Today, contractual opt-outs can theoretically prevent this. Models are trained in discrete runs, and data agreements can exclude your inputs. But the industry is moving toward models that adapt their weights continuously during use. When that happens, the distinction between “training data” and “usage data” dissolves. The learning is embedded in the model’s behaviour, not stored as a retrievable dataset.

Enterprises that care about the sovereignty of their judgment data need infrastructure that keeps decision traces within their perimeter, processes them locally or through redacted secure channels, and over time builds tenant-specific models trained exclusively on their own reasoning.

This is not a compliance requirement. It is a competitive necessity.

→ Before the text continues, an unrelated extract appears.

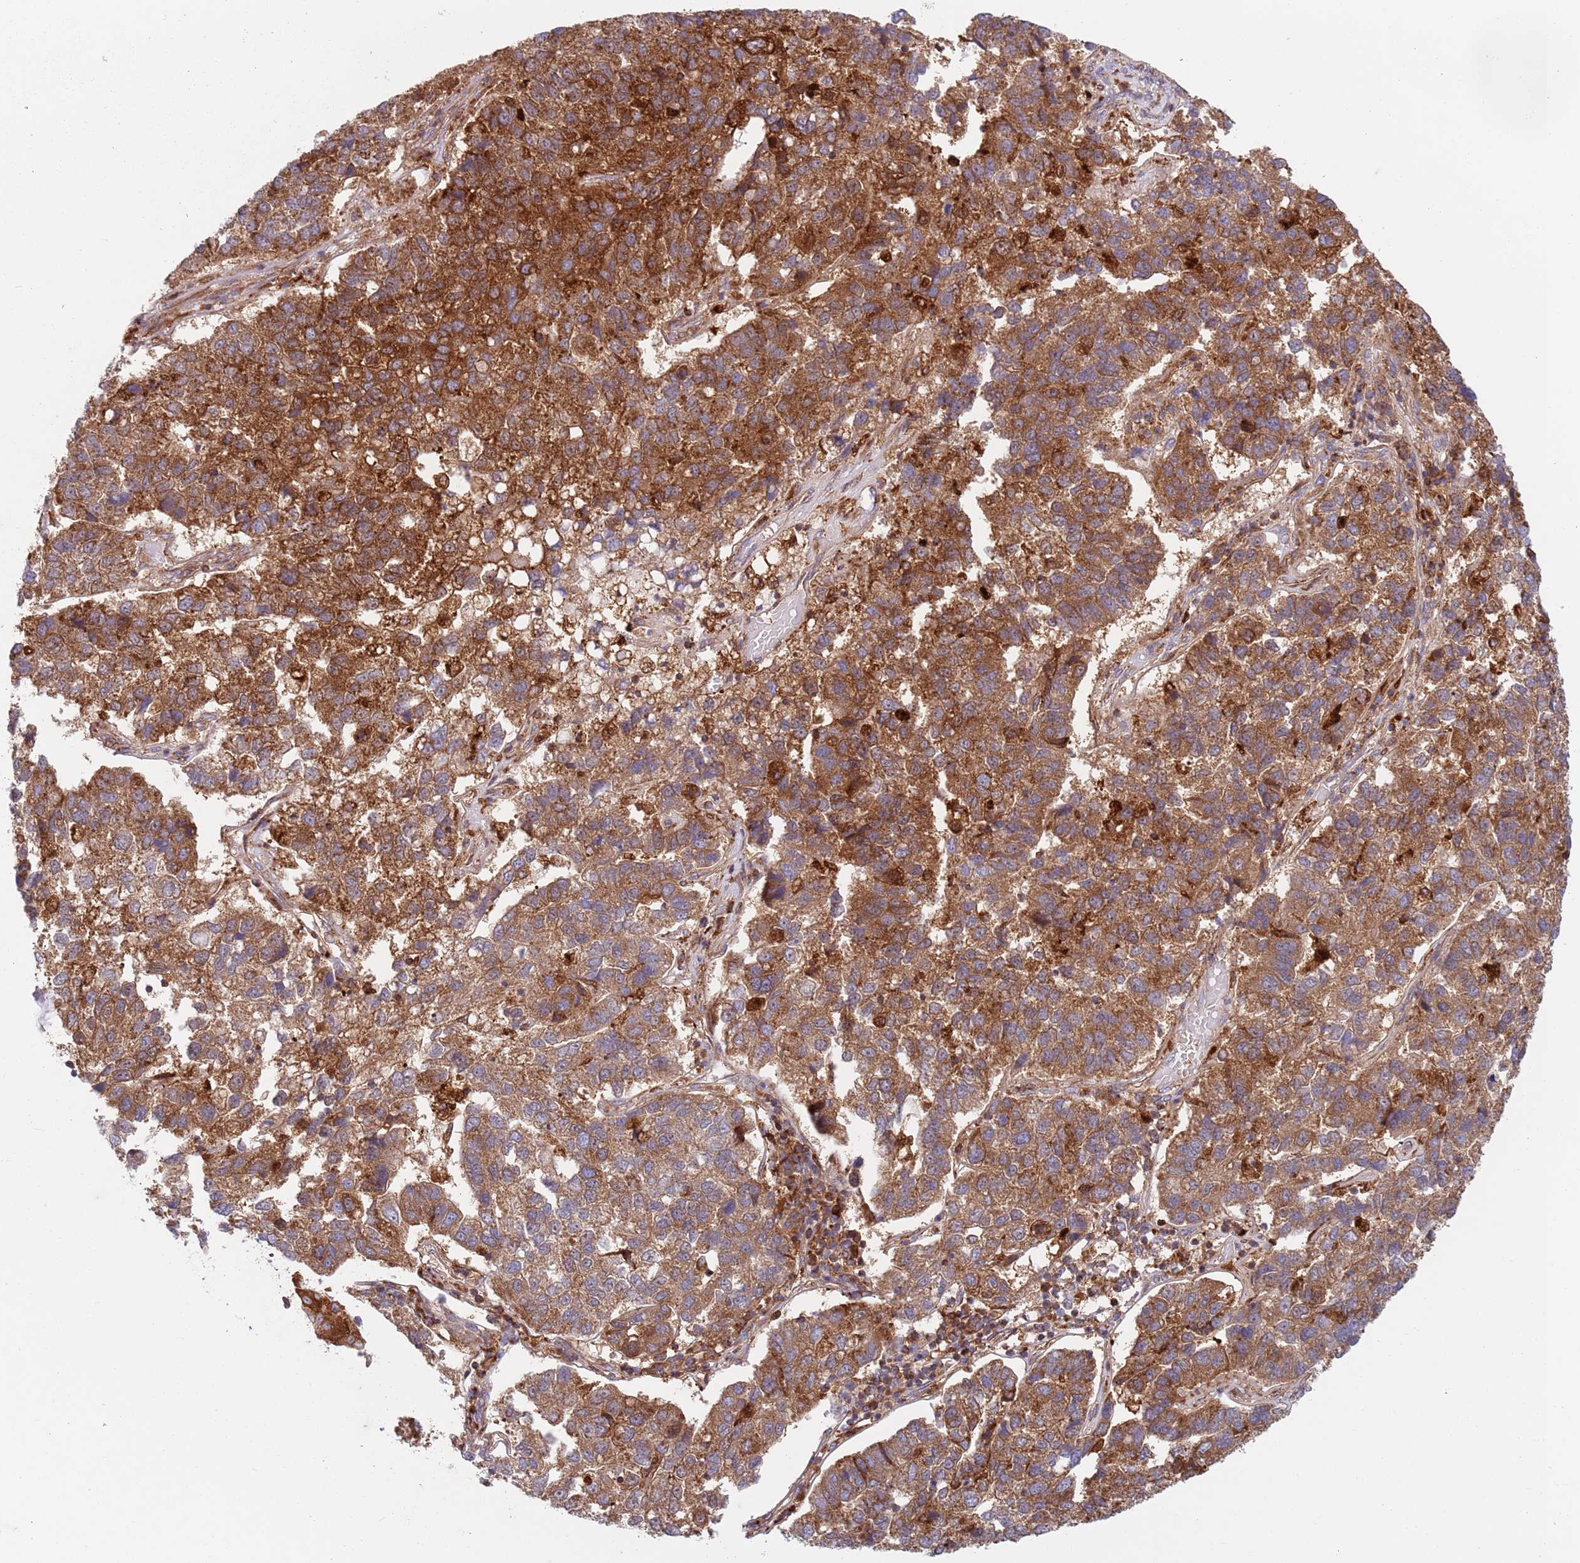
{"staining": {"intensity": "strong", "quantity": ">75%", "location": "cytoplasmic/membranous"}, "tissue": "pancreatic cancer", "cell_type": "Tumor cells", "image_type": "cancer", "snomed": [{"axis": "morphology", "description": "Adenocarcinoma, NOS"}, {"axis": "topography", "description": "Pancreas"}], "caption": "Immunohistochemical staining of pancreatic cancer demonstrates high levels of strong cytoplasmic/membranous protein expression in approximately >75% of tumor cells.", "gene": "ZMYM5", "patient": {"sex": "female", "age": 61}}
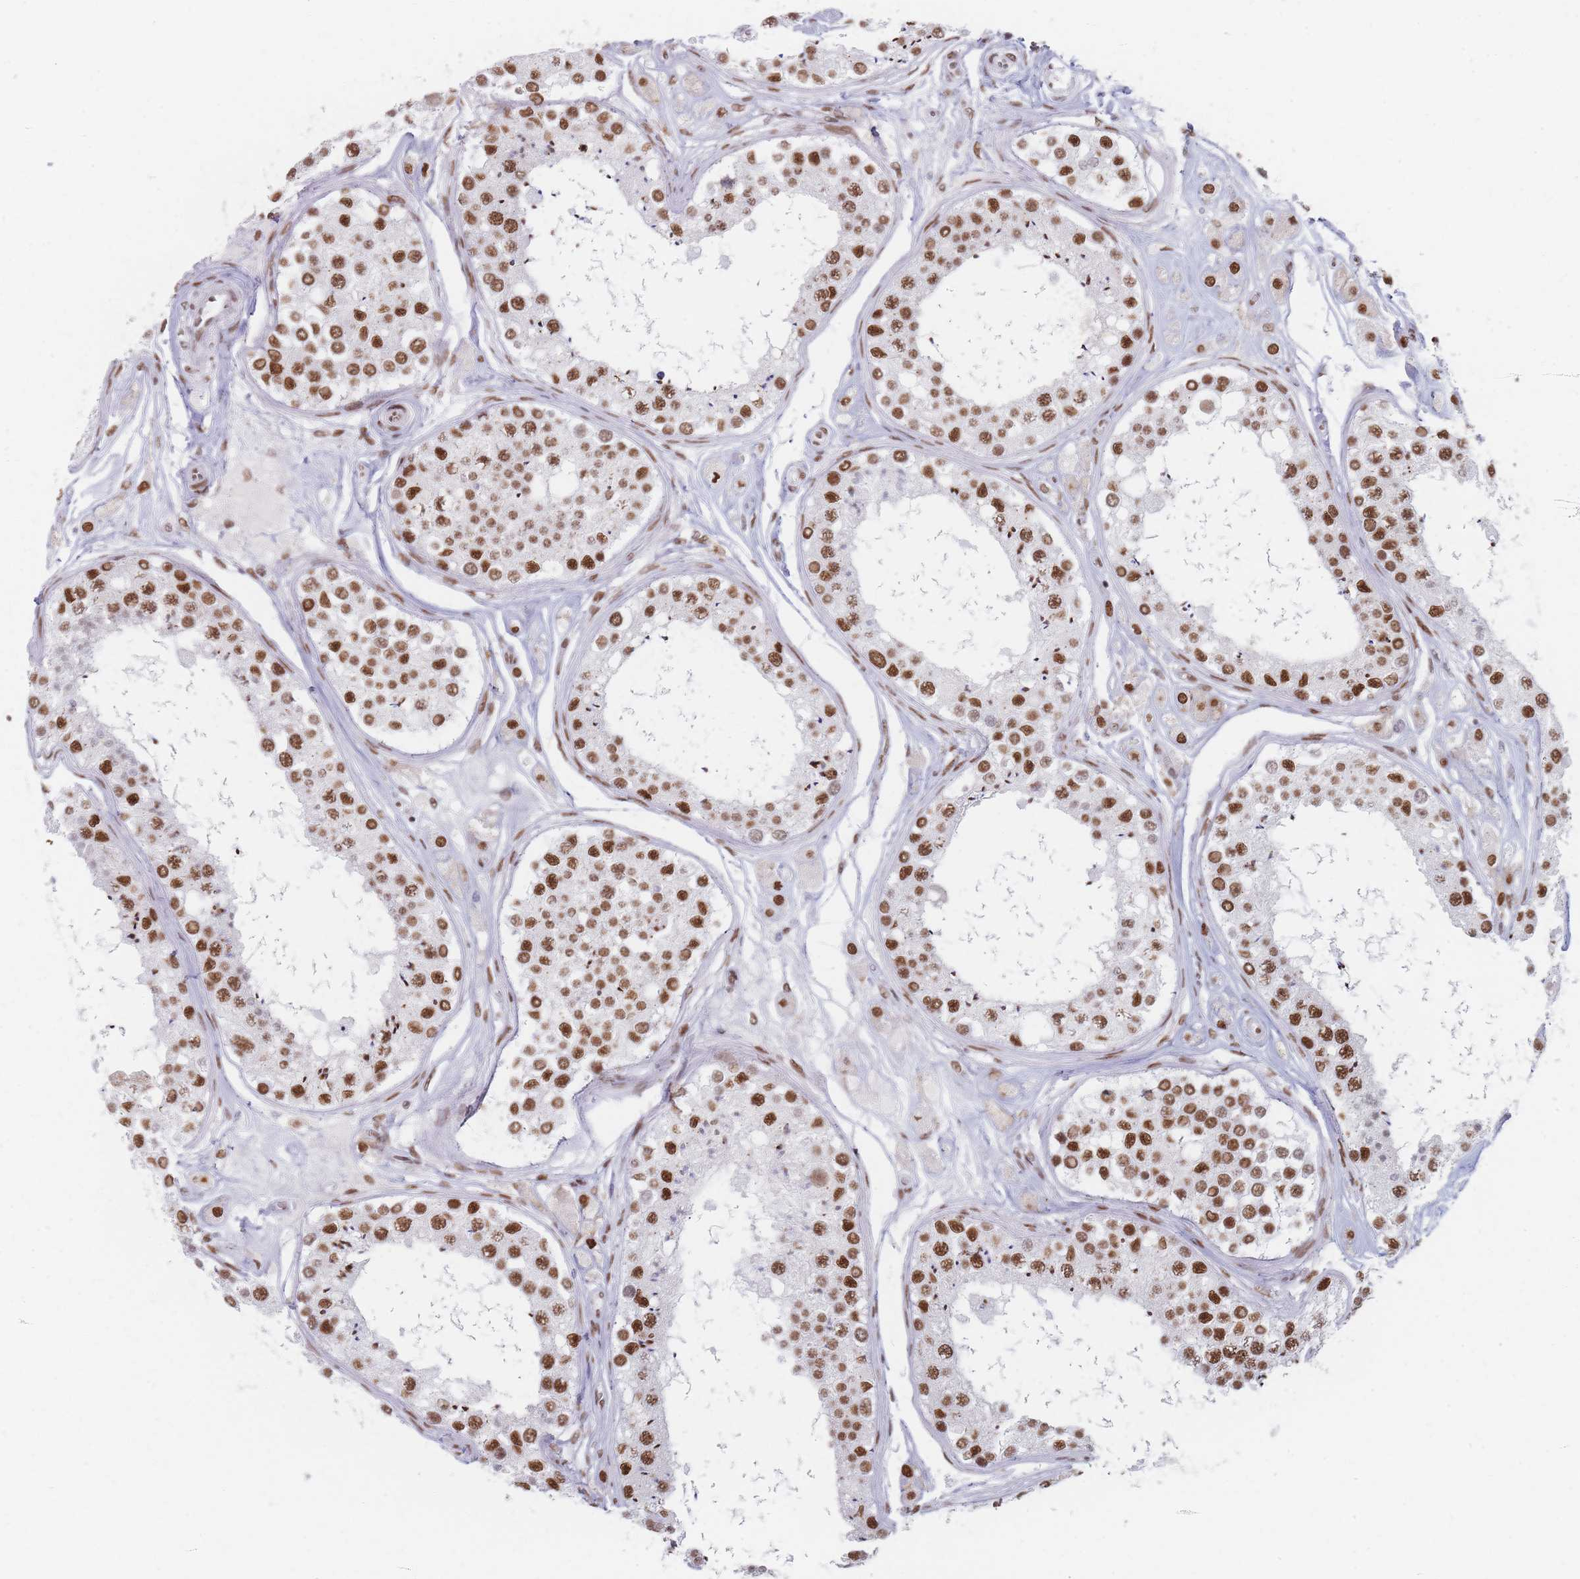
{"staining": {"intensity": "strong", "quantity": ">75%", "location": "nuclear"}, "tissue": "testis", "cell_type": "Cells in seminiferous ducts", "image_type": "normal", "snomed": [{"axis": "morphology", "description": "Normal tissue, NOS"}, {"axis": "topography", "description": "Testis"}], "caption": "Cells in seminiferous ducts show high levels of strong nuclear expression in approximately >75% of cells in benign testis. The staining is performed using DAB brown chromogen to label protein expression. The nuclei are counter-stained blue using hematoxylin.", "gene": "SAFB2", "patient": {"sex": "male", "age": 25}}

The question for enterprise leaders

Software engineering moved from Phase 1 to Phase 3 in roughly five years. The enterprise is just beginning to recognise that the same transition needs to happen for decisions.

The companies that build decision trace infrastructure first will have a compounding advantage that late movers cannot close. Not because they have more data. Everyone has data. But because they have structured, queryable, improving records of how they reason through complexity. That is an asset class that does not exist today.

The question for enterprise leaders is whether they will keep staring at dashboards while the source of truth moves underneath them. Or whether they will build the infrastructure to capture what actually determines their outcomes: the judgment.


Pramod Prasanth is the founder of ChainAlign, a decision intelligence platform for enterprise leaders. He has spent 25 years in supply chain and digital transformation at Pfizer, AstraZeneca, BASF, Syngenta, Gilead, and Lonza.